A machine learning-based phenotype for long COVID in children: an EHR-based study from the RECOVER program

Abstract

Background: As clinical understanding of pediatric Post-Acute Sequelae of SARS CoV-2 (PASC) develops, and hence the clinical definition evolves, it is desirable to have a method to reliably identify patients who are likely to have post-acute sequelae of SARS CoV-2 (PASC) in health systems data.

Methods and findings: In this study, we developed and validated a machine learning algorithm to classify which patients have PASC (distinguishing between Multisystem Inflammatory Syndrome in Children (MIS-C) and non-MIS-C variants) from a cohort of patients with positive SARS-CoV-2 test results in pediatric health systems within the PEDSnet EHR network. Patient features included in the model were selected from conditions, procedures, performance of diagnostic testing, and medications using a tree-based scan statistic approach. We used an XGboost model, with hyperparameters selected through cross-validated grid search, and model performance was assessed using 5-fold cross-validation. Model predictions and feature importance were evaluated using Shapley Additive exPlanation (SHAP) values.

Conclusions: The model provides a tool for identifying patients with PASC and an approach to characterizing PASC using diagnosis, medication, laboratory, and procedure features in health systems data. Using appropriate threshold settings, the model can be used to identify PASC patients in health systems data at higher precision for inclusion in studies or at higher recall in screening for clinical trials, especially in settings where PASC diagnosis codes are used less frequently or less reliably. Analysis of how specific features contribute to the classification process may assist in gaining a better understanding of features that are associated with PASC diagnoses.

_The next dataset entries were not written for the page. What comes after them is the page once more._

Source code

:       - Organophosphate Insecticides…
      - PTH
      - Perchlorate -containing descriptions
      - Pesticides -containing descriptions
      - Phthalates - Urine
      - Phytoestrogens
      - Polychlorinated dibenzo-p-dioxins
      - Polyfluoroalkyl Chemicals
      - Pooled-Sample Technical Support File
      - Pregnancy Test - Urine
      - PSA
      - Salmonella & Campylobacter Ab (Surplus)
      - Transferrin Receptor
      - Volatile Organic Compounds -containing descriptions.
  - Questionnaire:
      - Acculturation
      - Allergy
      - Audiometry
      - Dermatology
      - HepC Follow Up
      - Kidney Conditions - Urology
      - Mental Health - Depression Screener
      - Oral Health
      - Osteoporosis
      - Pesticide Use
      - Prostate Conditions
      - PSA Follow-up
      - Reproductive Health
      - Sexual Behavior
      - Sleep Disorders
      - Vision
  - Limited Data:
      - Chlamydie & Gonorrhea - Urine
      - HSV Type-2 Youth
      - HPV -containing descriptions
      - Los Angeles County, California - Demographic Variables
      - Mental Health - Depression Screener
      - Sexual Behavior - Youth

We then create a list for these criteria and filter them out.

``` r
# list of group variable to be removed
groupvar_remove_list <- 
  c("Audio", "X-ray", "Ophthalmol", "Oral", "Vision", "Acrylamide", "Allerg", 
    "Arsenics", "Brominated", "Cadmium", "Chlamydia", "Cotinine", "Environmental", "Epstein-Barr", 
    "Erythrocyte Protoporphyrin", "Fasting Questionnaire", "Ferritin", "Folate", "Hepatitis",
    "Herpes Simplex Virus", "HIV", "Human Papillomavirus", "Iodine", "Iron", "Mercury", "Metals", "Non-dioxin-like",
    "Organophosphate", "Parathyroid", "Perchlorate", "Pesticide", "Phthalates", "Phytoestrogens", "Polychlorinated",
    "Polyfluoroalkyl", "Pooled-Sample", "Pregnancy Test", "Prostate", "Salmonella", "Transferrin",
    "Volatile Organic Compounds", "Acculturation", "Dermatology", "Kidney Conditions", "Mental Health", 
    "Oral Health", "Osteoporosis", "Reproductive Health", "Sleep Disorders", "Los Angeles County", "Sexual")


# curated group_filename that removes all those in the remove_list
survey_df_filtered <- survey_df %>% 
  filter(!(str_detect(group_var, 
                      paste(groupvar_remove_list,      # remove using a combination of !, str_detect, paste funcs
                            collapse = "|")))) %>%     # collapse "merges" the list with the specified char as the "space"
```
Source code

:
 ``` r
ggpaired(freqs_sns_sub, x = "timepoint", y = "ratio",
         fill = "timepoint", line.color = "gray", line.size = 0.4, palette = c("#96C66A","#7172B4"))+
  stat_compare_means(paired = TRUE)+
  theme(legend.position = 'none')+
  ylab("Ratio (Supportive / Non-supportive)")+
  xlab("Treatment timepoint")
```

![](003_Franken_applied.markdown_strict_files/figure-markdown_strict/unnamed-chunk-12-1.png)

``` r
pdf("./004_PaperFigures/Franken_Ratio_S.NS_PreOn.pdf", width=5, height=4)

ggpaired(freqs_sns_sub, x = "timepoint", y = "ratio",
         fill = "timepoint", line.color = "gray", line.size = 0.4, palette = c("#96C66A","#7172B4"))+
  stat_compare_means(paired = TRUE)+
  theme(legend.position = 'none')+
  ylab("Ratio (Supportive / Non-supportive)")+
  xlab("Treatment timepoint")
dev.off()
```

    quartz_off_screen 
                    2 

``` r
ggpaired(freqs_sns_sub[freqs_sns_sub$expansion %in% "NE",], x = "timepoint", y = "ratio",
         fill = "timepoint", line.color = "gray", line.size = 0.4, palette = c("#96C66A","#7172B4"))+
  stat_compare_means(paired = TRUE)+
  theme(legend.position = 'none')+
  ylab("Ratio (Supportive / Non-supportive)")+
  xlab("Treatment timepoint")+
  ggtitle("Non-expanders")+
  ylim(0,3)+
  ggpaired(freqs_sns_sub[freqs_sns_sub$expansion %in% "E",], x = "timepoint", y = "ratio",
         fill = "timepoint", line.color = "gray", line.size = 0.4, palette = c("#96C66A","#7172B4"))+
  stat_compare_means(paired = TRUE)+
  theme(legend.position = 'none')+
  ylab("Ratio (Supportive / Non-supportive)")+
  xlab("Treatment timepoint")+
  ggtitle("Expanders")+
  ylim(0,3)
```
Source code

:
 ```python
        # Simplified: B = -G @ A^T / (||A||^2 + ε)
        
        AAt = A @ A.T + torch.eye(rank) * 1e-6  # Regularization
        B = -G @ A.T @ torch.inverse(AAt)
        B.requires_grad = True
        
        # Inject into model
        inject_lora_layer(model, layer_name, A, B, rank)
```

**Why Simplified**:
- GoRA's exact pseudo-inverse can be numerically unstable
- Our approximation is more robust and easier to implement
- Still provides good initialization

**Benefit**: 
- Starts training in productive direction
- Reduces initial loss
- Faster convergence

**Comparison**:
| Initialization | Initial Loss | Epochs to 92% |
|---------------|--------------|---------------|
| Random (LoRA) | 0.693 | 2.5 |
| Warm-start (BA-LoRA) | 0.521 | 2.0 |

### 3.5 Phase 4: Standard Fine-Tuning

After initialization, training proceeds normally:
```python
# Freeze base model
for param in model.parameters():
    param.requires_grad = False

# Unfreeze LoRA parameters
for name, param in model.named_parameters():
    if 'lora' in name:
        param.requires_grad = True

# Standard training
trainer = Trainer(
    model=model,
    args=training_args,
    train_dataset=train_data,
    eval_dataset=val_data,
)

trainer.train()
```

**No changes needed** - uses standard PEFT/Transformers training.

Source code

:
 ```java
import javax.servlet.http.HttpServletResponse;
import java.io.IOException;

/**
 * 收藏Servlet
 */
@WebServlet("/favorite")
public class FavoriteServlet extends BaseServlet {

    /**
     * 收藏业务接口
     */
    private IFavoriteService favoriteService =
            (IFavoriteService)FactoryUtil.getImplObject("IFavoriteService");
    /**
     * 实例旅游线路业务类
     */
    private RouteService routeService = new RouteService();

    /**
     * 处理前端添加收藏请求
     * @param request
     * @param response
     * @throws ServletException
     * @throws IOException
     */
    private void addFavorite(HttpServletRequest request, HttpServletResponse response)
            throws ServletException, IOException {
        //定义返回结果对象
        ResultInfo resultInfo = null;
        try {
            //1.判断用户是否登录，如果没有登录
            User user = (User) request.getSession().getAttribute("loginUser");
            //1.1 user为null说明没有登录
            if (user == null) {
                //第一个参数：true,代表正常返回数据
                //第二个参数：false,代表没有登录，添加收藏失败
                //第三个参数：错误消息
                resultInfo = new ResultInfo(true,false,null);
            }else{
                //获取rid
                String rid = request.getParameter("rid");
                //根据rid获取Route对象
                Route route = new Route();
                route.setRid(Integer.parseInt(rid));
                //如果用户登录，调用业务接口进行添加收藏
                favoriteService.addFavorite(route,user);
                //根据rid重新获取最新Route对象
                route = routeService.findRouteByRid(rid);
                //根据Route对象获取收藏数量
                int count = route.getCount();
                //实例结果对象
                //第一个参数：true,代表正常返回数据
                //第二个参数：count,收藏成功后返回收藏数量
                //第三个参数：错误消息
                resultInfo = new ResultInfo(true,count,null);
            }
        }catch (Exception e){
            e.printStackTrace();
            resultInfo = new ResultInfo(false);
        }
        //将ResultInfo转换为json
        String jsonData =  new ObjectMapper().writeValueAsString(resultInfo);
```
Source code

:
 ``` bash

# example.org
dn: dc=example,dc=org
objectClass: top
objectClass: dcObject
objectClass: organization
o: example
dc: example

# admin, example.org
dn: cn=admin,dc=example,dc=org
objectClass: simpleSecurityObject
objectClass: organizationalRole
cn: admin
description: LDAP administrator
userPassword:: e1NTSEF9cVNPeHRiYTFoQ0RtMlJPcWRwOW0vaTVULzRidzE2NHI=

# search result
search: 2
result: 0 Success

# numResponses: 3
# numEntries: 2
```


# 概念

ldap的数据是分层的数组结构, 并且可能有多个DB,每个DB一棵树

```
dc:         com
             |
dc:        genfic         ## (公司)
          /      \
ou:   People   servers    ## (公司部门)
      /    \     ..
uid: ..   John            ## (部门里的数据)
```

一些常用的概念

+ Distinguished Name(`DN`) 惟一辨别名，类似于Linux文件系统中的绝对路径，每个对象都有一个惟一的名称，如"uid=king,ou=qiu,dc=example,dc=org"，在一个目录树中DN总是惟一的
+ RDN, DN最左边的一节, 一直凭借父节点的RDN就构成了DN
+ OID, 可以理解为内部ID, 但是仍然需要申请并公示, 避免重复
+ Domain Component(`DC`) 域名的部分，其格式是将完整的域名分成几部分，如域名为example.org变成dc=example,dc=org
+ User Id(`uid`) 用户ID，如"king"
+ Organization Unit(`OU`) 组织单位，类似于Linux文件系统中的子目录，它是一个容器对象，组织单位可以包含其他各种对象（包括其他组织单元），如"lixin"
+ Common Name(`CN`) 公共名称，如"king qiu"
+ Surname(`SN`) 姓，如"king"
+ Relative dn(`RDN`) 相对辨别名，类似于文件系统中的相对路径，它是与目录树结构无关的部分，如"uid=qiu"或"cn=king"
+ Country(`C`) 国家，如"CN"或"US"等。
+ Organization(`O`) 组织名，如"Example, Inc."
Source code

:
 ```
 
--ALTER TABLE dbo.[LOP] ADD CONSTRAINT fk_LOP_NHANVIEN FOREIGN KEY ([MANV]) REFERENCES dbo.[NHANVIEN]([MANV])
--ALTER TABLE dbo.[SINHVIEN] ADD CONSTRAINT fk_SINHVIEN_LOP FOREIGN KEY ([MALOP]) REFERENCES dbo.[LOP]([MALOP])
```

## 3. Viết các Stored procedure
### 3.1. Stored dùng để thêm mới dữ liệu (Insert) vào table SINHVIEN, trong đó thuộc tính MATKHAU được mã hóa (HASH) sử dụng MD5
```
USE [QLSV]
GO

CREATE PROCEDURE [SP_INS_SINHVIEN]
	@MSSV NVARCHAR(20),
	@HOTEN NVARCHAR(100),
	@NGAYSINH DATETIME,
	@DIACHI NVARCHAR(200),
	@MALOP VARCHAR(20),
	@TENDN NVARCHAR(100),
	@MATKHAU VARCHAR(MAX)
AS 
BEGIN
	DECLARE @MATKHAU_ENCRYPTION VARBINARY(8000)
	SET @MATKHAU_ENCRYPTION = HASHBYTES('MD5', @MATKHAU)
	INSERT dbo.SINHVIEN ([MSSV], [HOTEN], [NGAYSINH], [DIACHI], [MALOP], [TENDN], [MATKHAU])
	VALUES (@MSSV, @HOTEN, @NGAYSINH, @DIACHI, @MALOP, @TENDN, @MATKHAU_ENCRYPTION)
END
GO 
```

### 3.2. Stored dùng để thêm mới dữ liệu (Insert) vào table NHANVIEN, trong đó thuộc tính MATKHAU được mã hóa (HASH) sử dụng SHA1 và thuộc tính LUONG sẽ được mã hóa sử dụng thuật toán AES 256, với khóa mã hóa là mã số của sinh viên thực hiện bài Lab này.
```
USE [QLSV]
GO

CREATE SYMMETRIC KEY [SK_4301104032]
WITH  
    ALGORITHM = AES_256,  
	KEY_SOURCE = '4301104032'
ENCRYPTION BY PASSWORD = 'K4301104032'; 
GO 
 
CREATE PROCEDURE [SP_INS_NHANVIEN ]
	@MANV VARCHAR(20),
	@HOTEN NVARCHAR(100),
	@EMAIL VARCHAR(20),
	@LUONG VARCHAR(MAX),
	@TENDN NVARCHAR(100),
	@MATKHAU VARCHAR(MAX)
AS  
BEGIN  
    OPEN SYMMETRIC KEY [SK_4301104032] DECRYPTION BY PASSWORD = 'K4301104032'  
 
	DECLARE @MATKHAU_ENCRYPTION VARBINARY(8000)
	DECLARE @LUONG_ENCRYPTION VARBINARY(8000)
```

Funding source: This research was funded by the National Institutes of Health (NIH) Agreement OT2HL161847-01 as part of the Researching COVID to Enhance Recovery (RECOVER) program of research.

Disclaimer: The content is solely the responsibility of the authors and does not necessarily represent the official views of the RECOVER Program, the NIH or other funders.

Figure 1:. Receiver Operating Characteristic (ROC) and Precision-Recall (PR) curves describing model performance in identifying PASC with (MIS-C or non-MIS-C variants)

For each of the three outcomes (PASC (any), non MIS-C PASC, and MIS-C) the Receiver Operating Characteristic (ROC) curves and Precision-Recall (PR) curves are estimated and plotted 5 times, once for each cross-validation fold.

Figure 2. SHapley Additive exPlanation (SHAP) values for top administrative and clinical model features by class in predicting non-MIS-C PASC

The plots show the most significant features as determined by the sum of SHAP value magnitudes over all samples. For each feature, SHAP values for each patient are plotted, with color representing the feature value (e.g. red if feature was present and blue if absent in case of a binary variable). For the SHAP values pictured, the x axis is interpreted as change in log odds (in particular, SHAP values are not confined to be between −1 and 1).